Folha - De onde surgiu a idéia de "A Bruxa de Blair"?
Daniel Myrick -
Ed e eu estávamos conversando sobre como não havia mais filmes de terror que nos assustassem, como "O Iluminado" e "O Exorcista", ou documentários arrepiantes sobre OVNIs, narrados por Leonard Nimoy, o sr. Spock. Seria legal fazer um filme daqueles.

Folha - Como você define o filme?
Myrick -
"Blair" é um filme caseiro de três pessoas descendo ao inferno. E, se você for ao cinema só com a expectativa, terá uma experiência inesquecível. Mas não mudará a sua vida, é apenas um filme de terror. Deixe-o ser o que é.

Folha - O nome Blair vem de lendas reais ou do nome Linda Blair, a protagonista de "O Exorcista"?
Myrick -
Não tem nada a ver com "O Exorcista". A irmã de Ed estudou em uma escola em Maryland chamada Blair.

Folha - E como será a continuação?
Myrick -
Há a história de Elly Kedward, a bruxa de Blair original, de 1785, e Rustin Parr, o assassino em série que matou sete crianças em 1941. Ambas citadas no filme e no site.

Folha - E a continuação vai se parecer com o original?
Myrick -
Nossos próximos filmes serão mais tradicionais. Mas aplicaremos a essência do que fizemos em "Blair": o que nos faz chorar ou rir. Os fundamentos que acho que Hollywood perdeu de vista. Eles pensam que dezenas de milhões de dólares em efeitos fazem um bom filme. Isso não é necessariamente verdade e nosso filme é a prova.

Folha - George Lucas disse em uma entrevista que o próximo gênio cineasta sairia de uma garagem usando um equipamento digital barato, e vocês são algo parecido com essa tendência.
Myrick -
Não se pode parar o processo criativo. As pessoas encontram jeitos de fazer filmes, e a tecnologia digital coloca novas ferramentas nas mãos dos cineastas. Com a Internet, você não precisará da forma usual de distribuição. Os Martins Scorseses que nunca tiveram a chance de dirigir um filme poderão fazer isso agora. É muito excitante.

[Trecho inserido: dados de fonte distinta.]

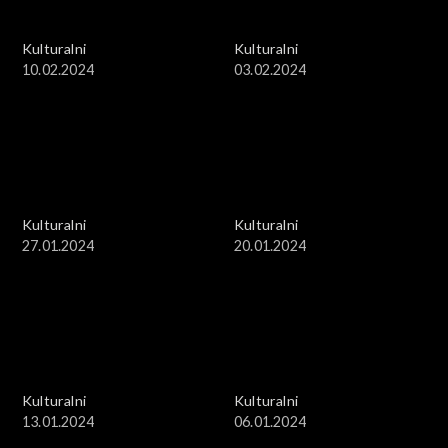
Kulturalni
Kulturalni
10.02.2024
03.02.2024
Kulturalni
Kulturalni
27.01.2024
20.01.2024
Kulturalni
Kulturalni
13.01.2024
06.01.2024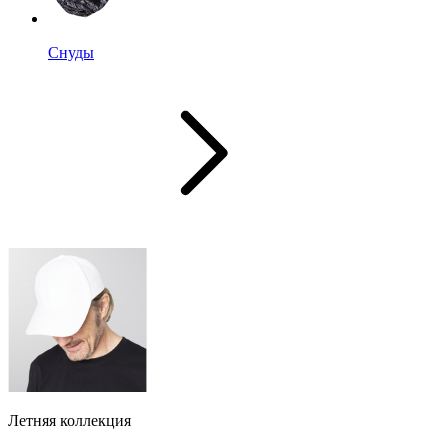
Снуды
Летняя коллекция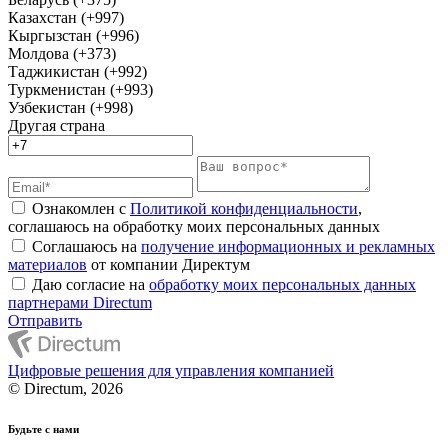
Казахстан (+997)
Кыргызстан (+996)
Молдова (+373)
Таджикистан (+992)
Туркменистан (+993)
Узбекистан (+998)
Другая страна
Ознакомлен с
Политикой конфиденциальности
,
соглашаюсь на обработку моих персональных данных
Соглашаюсь на
получение информационных и рекламных
материалов
от компании Директум
Даю согласие на
обработку моих персональных данных
партнерами Directum
Отправить
Цифровые решения для управления компанией
© Directum, 2026
Будьте с нами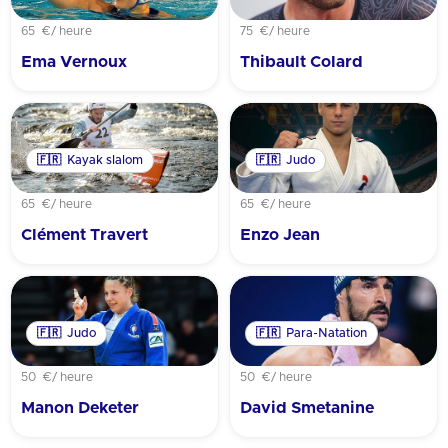
65 €
/ heure
75 €
/ heure
Ema Vernoux
Thibault Colard
🇫🇷
Kayak slalom
🇫🇷
Judo
65 €
/ heure
65 €
/ heure
Clément Travert
Enzo Jean
🇫🇷
Judo
🇫🇷
Para-Natation
50 €
/ heure
50 €
/ heure
Manon Deketer
David Smetanine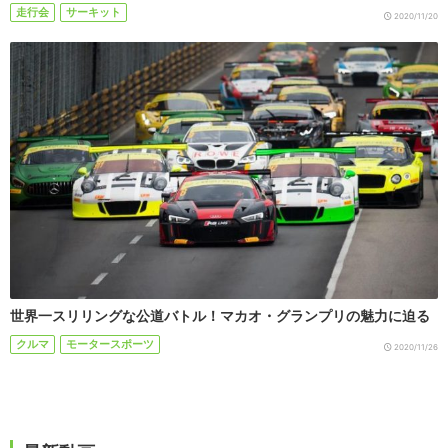
走行会
サーキット
2020/11/20
世界一スリリングな公道バトル！マカオ・グランプリの魅力に迫る
クルマ
モータースポーツ
2020/11/26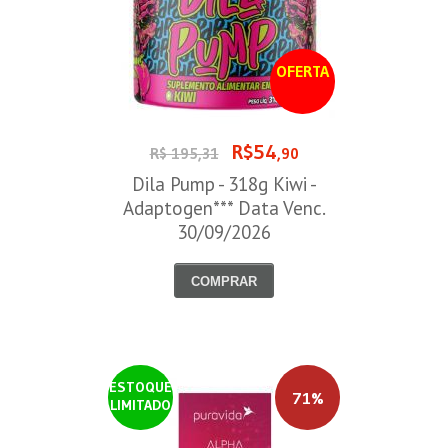
OFERTA
R$54
R$ 195,31
,90
Dila Pump - 318g Kiwi -
Adaptogen*** Data Venc.
30/09/2026
COMPRAR
ESTOQUE
71%
LIMITADO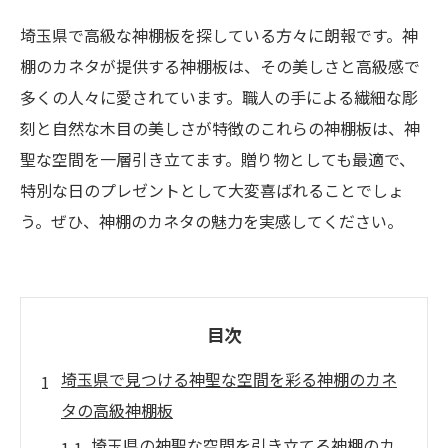
埼玉県で高級な神棚板を探している方々に朗報です。神
棚のカネタが提供する神棚板は、その美しさと高級感で
多くの人々に愛されています。職人の手による繊細な彫
刻と自然な木目の美しさが特徴のこれらの神棚板は、神
聖な空間を一層引き立てます。贈り物としても最適で、
特別な日のプレゼントとして大変喜ばれることでしょ
う。ぜひ、神棚のカネタの魅力を実感してください。
目次
埼玉県で見つける神聖な空間を彩る神棚のカネ
タの高級神棚板
埼玉県の神聖な空間を引き立てる神棚のカ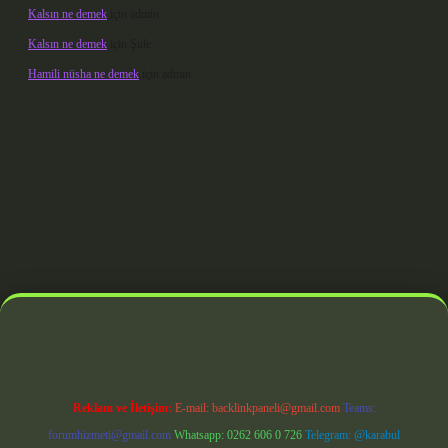
Kalsın ne demek
için
admin
Kalsın ne demek
için
Şule
Hamili nüsha ne demek
için
admin
andoperabet giriş
Reklam ve İletişim:
E-mail:
backlinkpaneli@gmail.com
Teams:
forumhizmeti@gmail.com
Whatsapp: 0262 606 0 726
Telegram: @karabul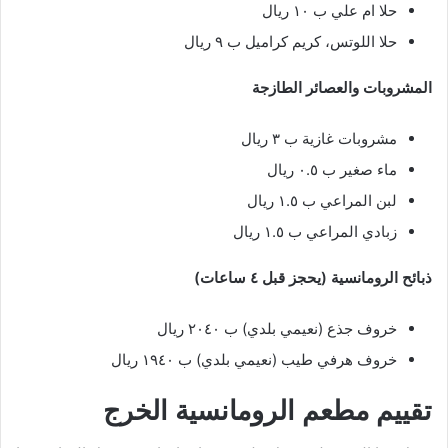
حلا ام علي ب ١٠ ريال
حلا اللوتس، كريم كراميل ب ٩ ريال
المشروبات والعصائر الطازجة
مشروبات غازية ب ٣ ريال
ماء صغير ب ٠.٥ ريال
لبن المراعي ب ١.٥ ريال
زبادي المراعي ب ١.٥ ريال
ذبائح الرومانسية (يحجز قبل ٤ ساعات)
خروف جذع (نعيمي بلدي) ب ٢٠٤٠ ريال
خروف هرفي طيب (نعيمي بلدي) ب ١٩٤٠ ريال
تقييم مطعم الرومانسية الخرج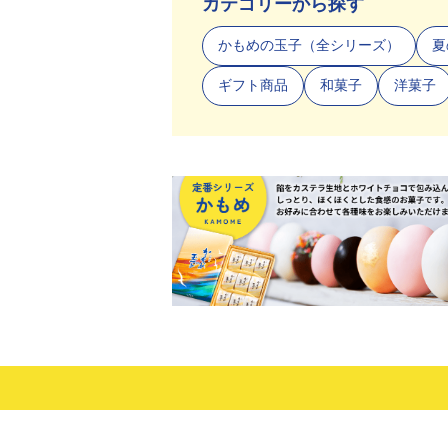
カテゴリーから探す
かもめの玉子（全シリーズ）
夏
ギフト商品
和菓子
洋菓子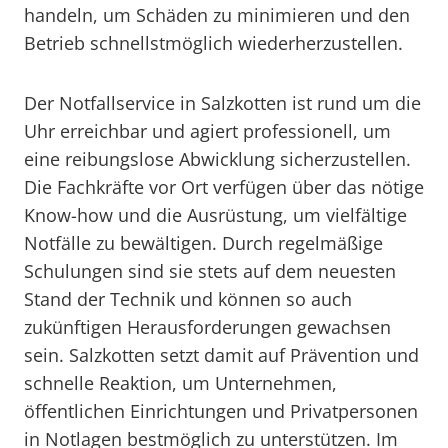
handeln, um Schäden zu minimieren und den
Betrieb schnellstmöglich wiederherzustellen.
Der Notfallservice in Salzkotten ist rund um die
Uhr erreichbar und agiert professionell, um
eine reibungslose Abwicklung sicherzustellen.
Die Fachkräfte vor Ort verfügen über das nötige
Know-how und die Ausrüstung, um vielfältige
Notfälle zu bewältigen. Durch regelmäßige
Schulungen sind sie stets auf dem neuesten
Stand der Technik und können so auch
zukünftigen Herausforderungen gewachsen
sein. Salzkotten setzt damit auf Prävention und
schnelle Reaktion, um Unternehmen,
öffentlichen Einrichtungen und Privatpersonen
in Notlagen bestmöglich zu unterstützen. Im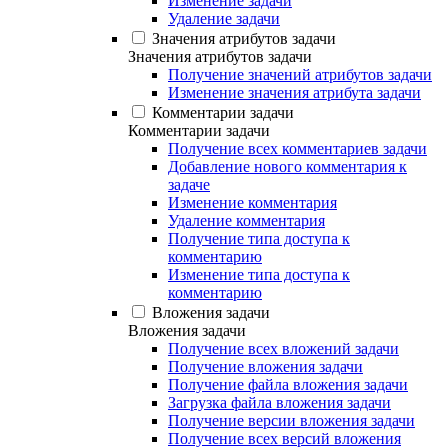
Изменение задачи
Удаление задачи
Значения атрибутов задачи
Значения атрибутов задачи
Получение значений атрибутов задачи
Изменение значения атрибута задачи
Комментарии задачи
Комментарии задачи
Получение всех комментариев задачи
Добавление нового комментария к
задаче
Изменение комментария
Удаление комментария
Получение типа доступа к
комментарию
Изменение типа доступа к
комментарию
Вложения задачи
Вложения задачи
Получение всех вложений задачи
Получение вложения задачи
Получение файла вложения задачи
Загрузка файла вложения задачи
Получение версии вложения задачи
Получение всех версий вложения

Folha - Vocês preferem permanecer no circuito independente ou nas produções cheias de efeitos especiais?
Myrick -
Nossa definição de filmes independentes é fazê-los nos nossos termos. George Lucas é independente, porque faz filmes nos seus termos, mas gasta milhões de dólares em efeitos especiais. Isso não significa que nunca faremos uma produção milionária. Há roteiros que adorei e que seriam muito caros, porque é assim que eles são. Mas, quando eu os fizer, não quero ter um executivo de estúdio me dando ordens. Temos que traçar nosso caminho até podermos fazer um filme desses sem interferência.

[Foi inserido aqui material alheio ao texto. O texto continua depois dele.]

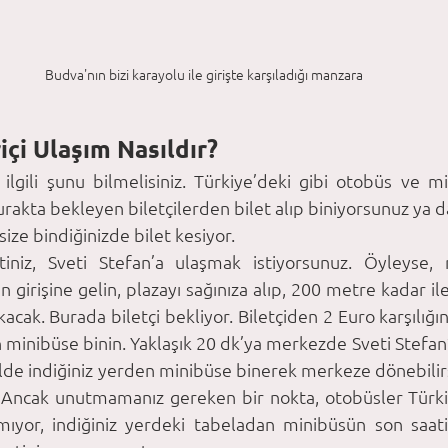
Budva'nın bizi karayolu ile girişte karşıladığı manzara
içi Ulaşım Nasıldır?
ilgili şunu bilmelisiniz. Türkiye’deki gibi otobüs ve mi
urakta bekleyen biletçilerden bilet alıp biniyorsunuz ya da
ize bindiğinizde bilet kesiyor. 
niz, Sveti Stefan’a ulaşmak istiyorsunuz. Öyleyse, 
 girişine gelin, plazayı sağınıza alıp, 200 metre kadar iler
acak. Burada biletçi bekliyor. Biletçiden 2 Euro karşılığınd
 minibüse binin. Yaklaşık 20 dk’ya merkezde Sveti Stefan’a 
lde indiğiniz yerden minibüse binerek merkeze dönebilirsi
 Ancak unutmamanız gereken bir nokta, otobüsler Türkiy
şmıyor, indiğiniz yerdeki tabeladan minibüsün son saat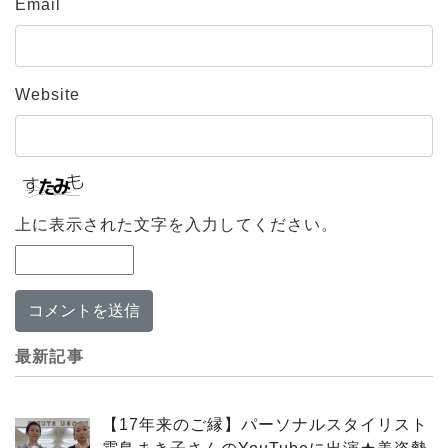
Email
Website
上に表示された文字を入力してください。
最新記事
【17年来のご縁】パーソナルスタイリスト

Folha - Uma pesquisa indicou que as pessoas que assistiram ao filme sem conhecimento prévio do conteúdo o odiaram, e que, quem leu artigos a respeito gostou mais. O que você acha disso?
Myrick -
Concordo. Acho que esse filme é de um tipo em que você precisa condicionar as pessoas. Não é algo que já tenham visto. Se você for esperando por "Pânico" ficará desapontado. É importante que as pessoas saibam o que o filme é. Se elas forem ao cinema com a mente aberta e alguma idéia do que verão, vão se divertir.

Folha - O que você mais gostou no filme e o que não funcionou?
Myrick -
Gosto da performance dos atores, nunca vi nada parecido. Não gosto das câmeras tremendo demais. Mas isso ajuda o filme, torna-o desconfortável. Não queria que se tornasse uma distração. Na edição tentamos diminuir isso um pouco.

Folha - Vocês sabem que no próximo projeto haverá comparações. Myrick - No próximo filme, uma comédia chamada "Heart of Love", tentamos evitar isso. É por esse motivo que pensamos em uma comédia, que será a mais estúpida e a mais politicamente incorreta possível. Se não for bem, voltaremos ao terror. Mas é impossível evitar comparações. "Blair" é um degrau e não uma catapulta para uma carreira brilhante. Todos os cineastas enfrentam isso em seu segundo projeto.

Folha - Como vocês se sentem sendo milionários, com um filme que arrecadou US$ 138 milhões?
Myrick -
Não sei ainda. Os cheques chegam à minha mesa, mas ainda não tive tempo de gastá-los (risos).